◆ Task prompt ◆
Reproduce the passage on the new Mormon fiction below word for word, in full.

◆ Selected text ◆
....
The New Mormon Fiction*

For the past two years or so I have been reading Mormon novels as literary efforts to reconcile Mormonism’s utopian ideals of social betterment and radical world reform with its desire to be recognized and accepted as a mainstream participant in American society. I think this kind of cultural work is pretty clearly evident in the Mormon novel’s first hundred years (1888-1988) and even in most works since the 1990s. However, as we move further into the twenty-first century, I’m noticing a shift as some works resist this kind of reading.

Part of the shift, I think, has to do with changes in how Mormon writers view their relationship to the Church as an institution. In the days of Nephi Anderson, Mormon novels often had a propagandistic quality to them that worked hand-in-hand with the Church’s efforts to promote itself as a monogamous mainstream Christian denomination with a phenomenal health code. Later in the century, Mormon writers who did not follow this propagandistic mode took a different route—often deliberately contrary—that used the novel as a vehicle for internal critique. We see this in the writings of Lost Generation and Faithful Realist writers who gave us characters whose marginal place within Mormon worlds challenged the way the Church and its dominant culture maintained its borders—frequently to show how this border maintenance failed to live up to the Restoration’s vision of Zion, the ideal society.

While we still see these trends in Mormon novels today—particularly in works published through Signature, Zarahemla, and Cedar Fort—we’re beginning to see the rise of a new Mormon fiction that is more interested in viewing Mormonism as a playground of endless possibilities than as a reformer’s tool.
....
◆ Material shown ◆
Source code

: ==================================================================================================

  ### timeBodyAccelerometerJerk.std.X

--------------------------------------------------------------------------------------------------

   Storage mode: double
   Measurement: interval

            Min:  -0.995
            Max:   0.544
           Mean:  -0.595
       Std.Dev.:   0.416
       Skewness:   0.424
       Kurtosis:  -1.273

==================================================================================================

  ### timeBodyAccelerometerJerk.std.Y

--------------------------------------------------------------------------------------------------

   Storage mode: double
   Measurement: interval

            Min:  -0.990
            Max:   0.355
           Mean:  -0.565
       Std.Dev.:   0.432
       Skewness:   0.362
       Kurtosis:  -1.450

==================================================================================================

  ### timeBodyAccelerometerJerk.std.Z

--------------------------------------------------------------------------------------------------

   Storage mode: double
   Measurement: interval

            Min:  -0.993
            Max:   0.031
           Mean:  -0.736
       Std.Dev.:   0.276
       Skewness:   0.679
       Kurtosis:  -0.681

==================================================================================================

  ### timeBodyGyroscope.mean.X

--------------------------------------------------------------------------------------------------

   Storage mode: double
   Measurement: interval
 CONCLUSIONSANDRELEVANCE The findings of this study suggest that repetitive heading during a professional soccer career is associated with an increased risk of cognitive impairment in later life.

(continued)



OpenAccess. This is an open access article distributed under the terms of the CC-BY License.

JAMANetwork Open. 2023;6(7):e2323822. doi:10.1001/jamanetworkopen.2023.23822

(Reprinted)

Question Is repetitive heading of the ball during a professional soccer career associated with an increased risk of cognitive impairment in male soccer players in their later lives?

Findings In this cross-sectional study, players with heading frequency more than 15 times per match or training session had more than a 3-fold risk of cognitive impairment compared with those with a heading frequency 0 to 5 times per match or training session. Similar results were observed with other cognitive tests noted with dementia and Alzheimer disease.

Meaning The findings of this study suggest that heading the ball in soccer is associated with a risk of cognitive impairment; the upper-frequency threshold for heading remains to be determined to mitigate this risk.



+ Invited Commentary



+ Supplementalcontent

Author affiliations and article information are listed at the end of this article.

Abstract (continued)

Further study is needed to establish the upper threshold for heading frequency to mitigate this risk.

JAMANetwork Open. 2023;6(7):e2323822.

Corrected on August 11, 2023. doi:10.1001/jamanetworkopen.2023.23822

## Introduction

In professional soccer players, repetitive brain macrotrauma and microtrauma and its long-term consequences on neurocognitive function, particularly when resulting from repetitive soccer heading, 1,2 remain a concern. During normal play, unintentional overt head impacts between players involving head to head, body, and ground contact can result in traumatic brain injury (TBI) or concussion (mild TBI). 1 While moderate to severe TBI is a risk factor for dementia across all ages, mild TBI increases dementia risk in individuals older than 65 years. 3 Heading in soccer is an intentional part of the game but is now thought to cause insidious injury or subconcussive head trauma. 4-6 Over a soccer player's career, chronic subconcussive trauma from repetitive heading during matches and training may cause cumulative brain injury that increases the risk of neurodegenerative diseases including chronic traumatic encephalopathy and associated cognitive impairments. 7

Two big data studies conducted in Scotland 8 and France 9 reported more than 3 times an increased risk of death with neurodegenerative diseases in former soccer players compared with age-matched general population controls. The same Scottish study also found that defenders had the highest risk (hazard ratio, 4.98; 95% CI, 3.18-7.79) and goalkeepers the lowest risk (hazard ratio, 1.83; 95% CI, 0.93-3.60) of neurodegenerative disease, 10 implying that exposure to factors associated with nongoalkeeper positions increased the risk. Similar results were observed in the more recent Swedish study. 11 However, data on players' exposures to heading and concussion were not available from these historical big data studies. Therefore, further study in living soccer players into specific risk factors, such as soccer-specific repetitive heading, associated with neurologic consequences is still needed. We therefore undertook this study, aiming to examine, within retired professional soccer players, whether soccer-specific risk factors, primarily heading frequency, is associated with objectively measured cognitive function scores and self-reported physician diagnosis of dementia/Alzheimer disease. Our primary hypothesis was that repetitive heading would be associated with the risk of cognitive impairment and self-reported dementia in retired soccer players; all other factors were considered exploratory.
....
◆ Output of the exercise ◆
The New Mormon Fiction*

For the past two years or so I have been reading Mormon novels as literary efforts to reconcile Mormonism’s utopian ideals of social betterment and radical world reform with its desire to be recognized and accepted as a mainstream participant in American society. I think this kind of cultural work is pretty clearly evident in the Mormon novel’s first hundred years (1888-1988) and even in most works since the 1990s. However, as we move further into the twenty-first century, I’m noticing a shift as some works resist this kind of reading.

Part of the shift, I think, has to do with changes in how Mormon writers view their relationship to the Church as an institution. In the days of Nephi Anderson, Mormon novels often had a propagandistic quality to them that worked hand-in-hand with the Church’s efforts to promote itself as a monogamous mainstream Christian denomination with a phenomenal health code. Later in the century, Mormon writers who did not follow this propagandistic mode took a different route—often deliberately contrary—that used the novel as a vehicle for internal critique. We see this in the writings of Lost Generation and Faithful Realist writers who gave us characters whose marginal place within Mormon worlds challenged the way the Church and its dominant culture maintained its borders—frequently to show how this border maintenance failed to live up to the Restoration’s vision of Zion, the ideal society.

While we still see these trends in Mormon novels today—particularly in works published through Signature, Zarahemla, and Cedar Fort—we’re beginning to see the rise of a new Mormon fiction that is more interested in viewing Mormonism as a playground of endless possibilities than as a reformer’s tool.